Sunday, March 25, 2018

Thoughts concerning Palestinian Christian Theologians against Israel - by Denis MacEoin

No one is suggesting that Palestinian Christians should invite their own deaths by outrightly defying the Muslim majority. It seems inexplicable, however, why these Christians prefer to join with the Islamic resistance rather than to remain silent, accept their supposedly inferior status, and refrain from overt endorsements of what Muslims view as right.

Denis MacEoin..
Gatestone Institute..
25 March '18..

It is sad but possibly to be expected that many Palestinian Christians – who are constantly under threat but have not been killed or expelled – identify closely with the cause of their Muslim fellows as they engage in often violent "resistance" to Israel and the limited Israeli "occupation" of the West Bank (Judaea and Samaria). Christians may have a long history in Syria and Palestine, but the earliest Christians, including Christ, were, of course, Jews. According to Christianity Today:

The Acts of the Apostles states that the first Christians in Jerusalem were Jews, and historians believe that even after the fall of Jerusalem in A.D. 70, Christianity in the Holy Land kept its Jewish flavor. But the Jewish revolt of Bar-Kokhba in 135 changed all this; Rome showed no mercy to the Jews and obliterated Jerusalem, renaming the city "Aelia Capitolina" and the country of Israel "Palestine." With this blow, the Christian Jewish community effectively disappeared.

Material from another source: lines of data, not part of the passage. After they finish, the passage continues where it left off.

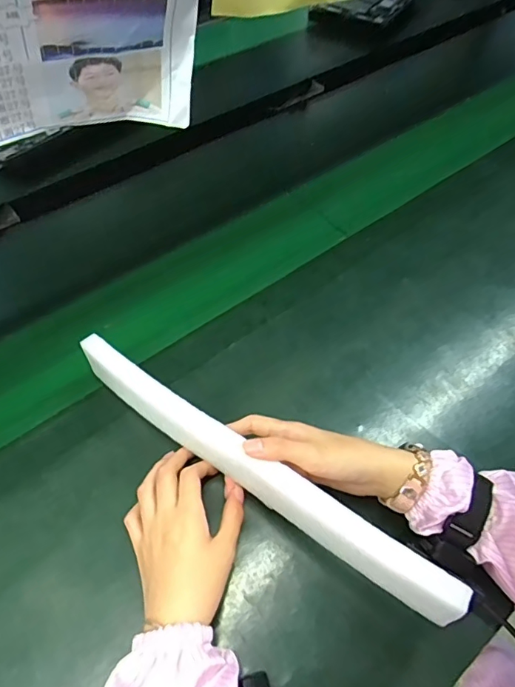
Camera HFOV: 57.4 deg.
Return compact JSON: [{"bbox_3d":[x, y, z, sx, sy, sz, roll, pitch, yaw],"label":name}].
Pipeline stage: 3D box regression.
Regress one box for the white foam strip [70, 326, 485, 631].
[{"bbox_3d":[-0.012,0.101,0.392,0.363,0.052,0.027,30,61,21],"label":"white foam strip"}]

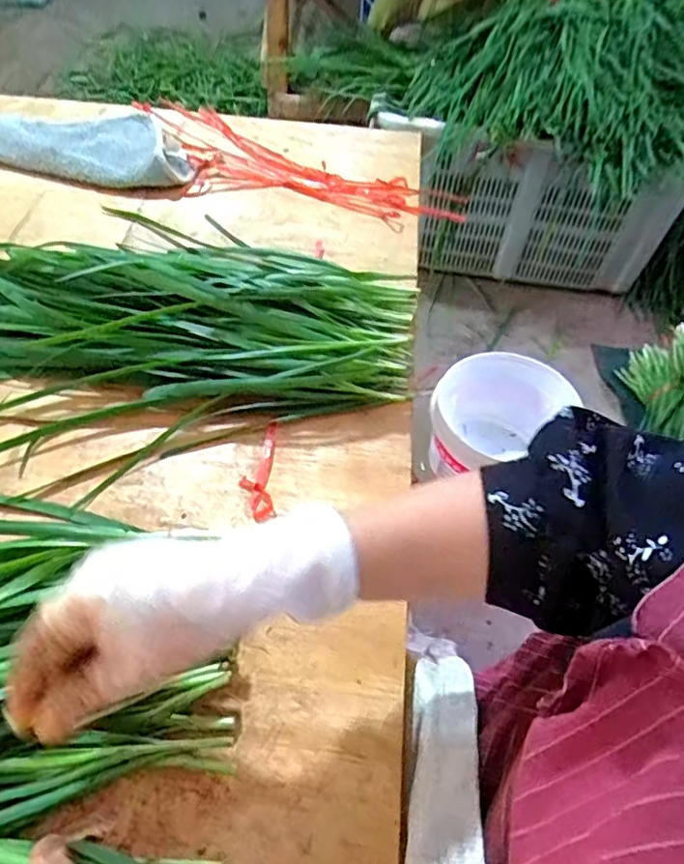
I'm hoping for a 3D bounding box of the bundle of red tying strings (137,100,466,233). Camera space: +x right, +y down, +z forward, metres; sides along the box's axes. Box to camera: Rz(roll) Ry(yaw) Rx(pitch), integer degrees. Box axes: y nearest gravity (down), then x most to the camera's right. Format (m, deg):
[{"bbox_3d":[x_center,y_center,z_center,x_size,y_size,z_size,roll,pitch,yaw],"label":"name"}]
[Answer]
[{"bbox_3d":[-0.081,-0.302,0.684,0.417,0.014,0.154,26,57,16],"label":"bundle of red tying strings"}]

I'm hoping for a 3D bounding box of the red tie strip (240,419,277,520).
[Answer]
[{"bbox_3d":[-0.064,0.029,0.454,0.025,0.005,0.084,-2,54,-4],"label":"red tie strip"}]

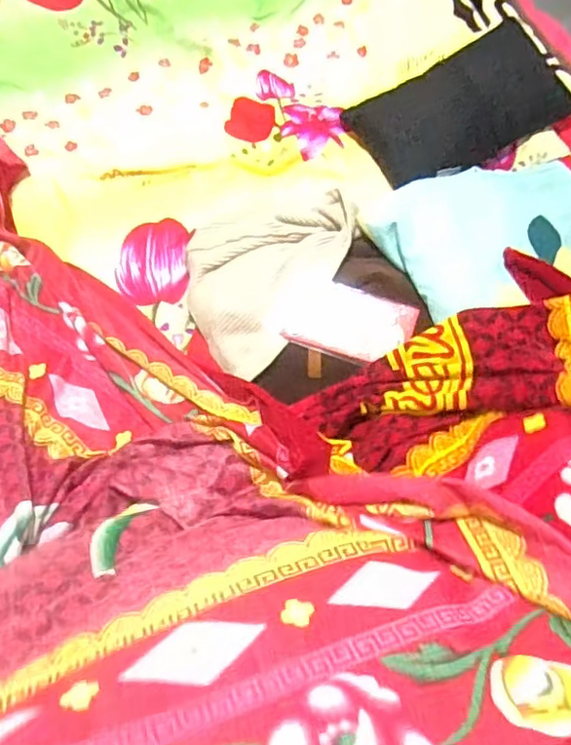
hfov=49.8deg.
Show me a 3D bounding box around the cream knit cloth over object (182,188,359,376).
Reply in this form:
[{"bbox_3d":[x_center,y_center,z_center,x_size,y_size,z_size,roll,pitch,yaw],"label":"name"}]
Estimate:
[{"bbox_3d":[-0.034,-0.168,0.902,0.213,0.038,0.334,33,71,13],"label":"cream knit cloth over object"}]

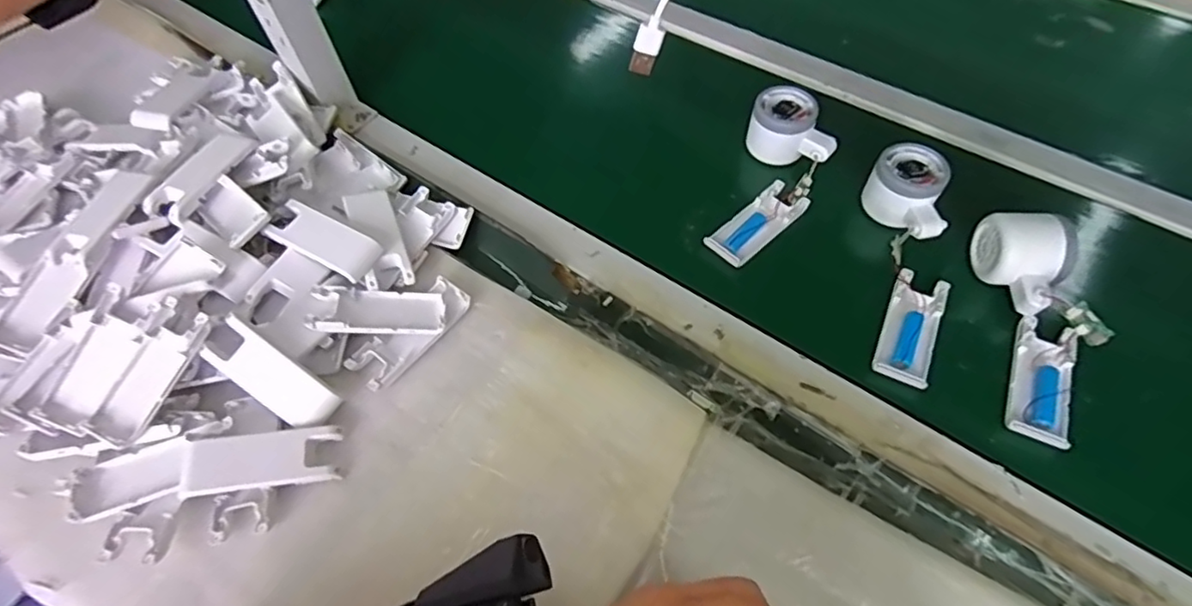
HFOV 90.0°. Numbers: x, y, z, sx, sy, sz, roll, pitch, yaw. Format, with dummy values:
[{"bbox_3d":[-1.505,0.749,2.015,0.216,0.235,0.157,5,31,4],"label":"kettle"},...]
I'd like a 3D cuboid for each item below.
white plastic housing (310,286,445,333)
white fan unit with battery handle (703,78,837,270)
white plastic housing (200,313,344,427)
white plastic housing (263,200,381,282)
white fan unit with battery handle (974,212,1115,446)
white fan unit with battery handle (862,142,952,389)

As non-Jewish Christians emerged, persecution continued throughout the Roman Empire until the emperor Constantine converted in 312 and later imposed Christianity as the sole religion.

Under the Roman and Byzantine empires, the Christians of Palestine enjoyed freedom to live and worship as they pleased. In 634, however, a mere two years after the death of the prophet Muhammad, Muslim Arab forces defeated the Byzantines and took possession of Syria, of which Palestine was the southern region. "Palestine," although an ancient name, was imposed by the Roman Emperor Hadrian in an apparent attempt to sever the land even then from its Jewish roots in response to a revolt in 135 CE.

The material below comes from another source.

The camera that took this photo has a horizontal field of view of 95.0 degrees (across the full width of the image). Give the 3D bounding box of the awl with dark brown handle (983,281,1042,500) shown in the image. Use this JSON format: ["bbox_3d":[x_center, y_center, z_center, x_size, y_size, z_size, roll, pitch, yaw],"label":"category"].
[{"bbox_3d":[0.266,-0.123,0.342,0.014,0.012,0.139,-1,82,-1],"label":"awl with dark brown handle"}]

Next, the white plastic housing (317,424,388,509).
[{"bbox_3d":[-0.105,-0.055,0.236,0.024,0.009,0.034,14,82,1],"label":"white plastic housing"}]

Palestine, however, was never a separate state or province, regardless of its rulers. From 1923-1948, it was the name of the area under the British mandate: during that time, everyone born there – Christian, Muslim and Jew – was officially a Palestinian, with "Palestine" stamped on all passports.

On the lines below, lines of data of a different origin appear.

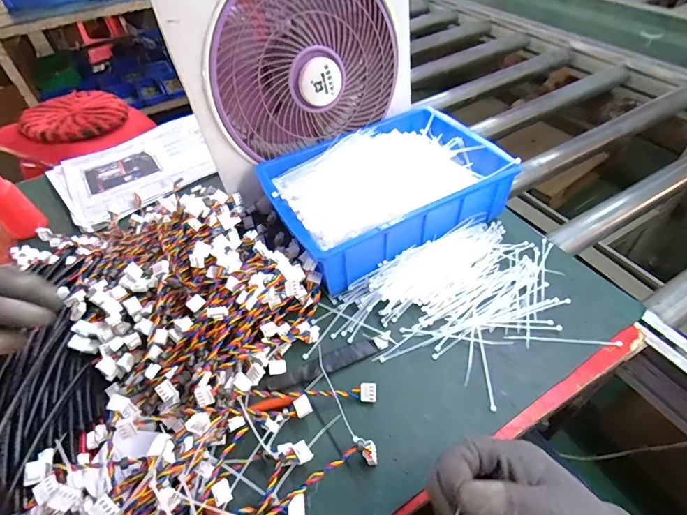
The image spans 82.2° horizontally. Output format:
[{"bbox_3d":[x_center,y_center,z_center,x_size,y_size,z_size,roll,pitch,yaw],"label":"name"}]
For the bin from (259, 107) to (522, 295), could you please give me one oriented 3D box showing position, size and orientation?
[{"bbox_3d":[0.053,-0.098,0.540,0.288,0.077,0.201,-24,50,-14],"label":"bin"}]

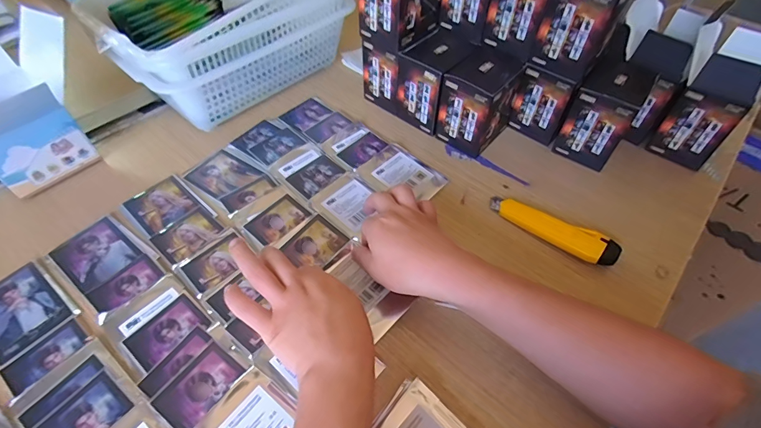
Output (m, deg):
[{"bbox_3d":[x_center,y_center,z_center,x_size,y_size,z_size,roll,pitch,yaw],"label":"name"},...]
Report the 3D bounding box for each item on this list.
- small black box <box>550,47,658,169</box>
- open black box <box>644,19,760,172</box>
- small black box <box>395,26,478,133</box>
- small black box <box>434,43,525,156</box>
[{"bbox_3d":[0.300,-0.134,0.522,0.070,0.118,0.093,32,59,20],"label":"small black box"},{"bbox_3d":[0.431,-0.155,0.516,0.099,0.160,0.103,36,60,22],"label":"open black box"},{"bbox_3d":[0.077,-0.196,0.570,0.082,0.113,0.093,33,59,21],"label":"small black box"},{"bbox_3d":[0.138,-0.156,0.539,0.077,0.109,0.094,36,60,22],"label":"small black box"}]

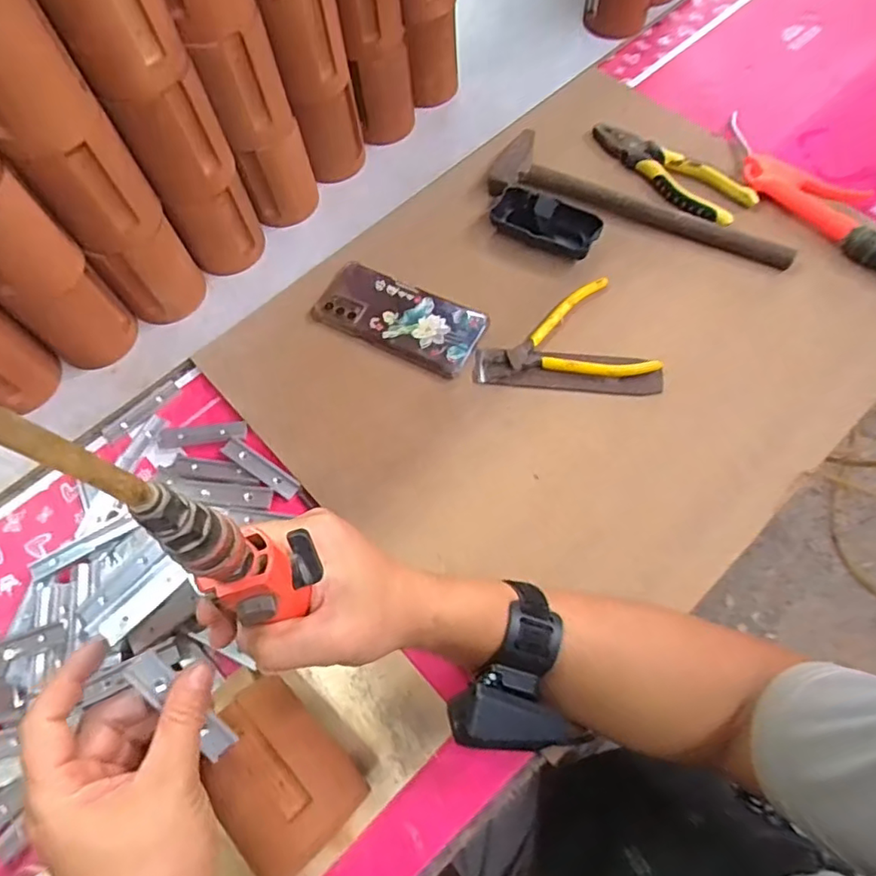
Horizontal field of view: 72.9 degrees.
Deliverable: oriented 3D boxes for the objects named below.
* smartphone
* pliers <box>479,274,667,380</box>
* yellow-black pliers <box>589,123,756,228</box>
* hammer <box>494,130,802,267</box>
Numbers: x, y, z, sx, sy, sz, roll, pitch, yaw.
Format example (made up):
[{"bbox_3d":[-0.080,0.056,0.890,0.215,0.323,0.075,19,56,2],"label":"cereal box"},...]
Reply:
[{"bbox_3d":[-0.039,-0.120,0.586,0.167,0.013,0.075,26,71,12],"label":"smartphone"},{"bbox_3d":[0.111,-0.087,0.556,0.150,0.018,0.108,-17,68,-4],"label":"pliers"},{"bbox_3d":[0.247,-0.292,0.637,0.055,0.030,0.189,-38,71,-12],"label":"yellow-black pliers"},{"bbox_3d":[0.207,-0.245,0.613,0.317,0.036,0.083,23,71,11],"label":"hammer"}]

Then, in May of 1948, five Arab armies attacked Israel on the day of its birth, explicitly hoping to end the new country before it could start. The people now called Palestinians were those Arabs who fled during that war, after their leaders promised them they would be able to come back and reclaim their homes as soon as the Arab victory was complete.

That the Arabs might lose this war – which was what occurred-- was never factored into this promise. When, after the war, the Arabs who had fled wished to come back, Israel reminded them that they had not exactly been allies, and declined to admit them.

During that war of 1947-48, Jordan illegally captured and later annexed much of Jerusalem. The Jews who had lived in those areas fled. Overnight, the Christians who had stayed in Gaza and the West Bank found themselves regarded as second-class, tolerated citizens, dhimmi people with few rights, who were forced to live as outnumbered "infidels" under Muslim rule. As such, they had no legal recourse and were under continual threat for their property and lives.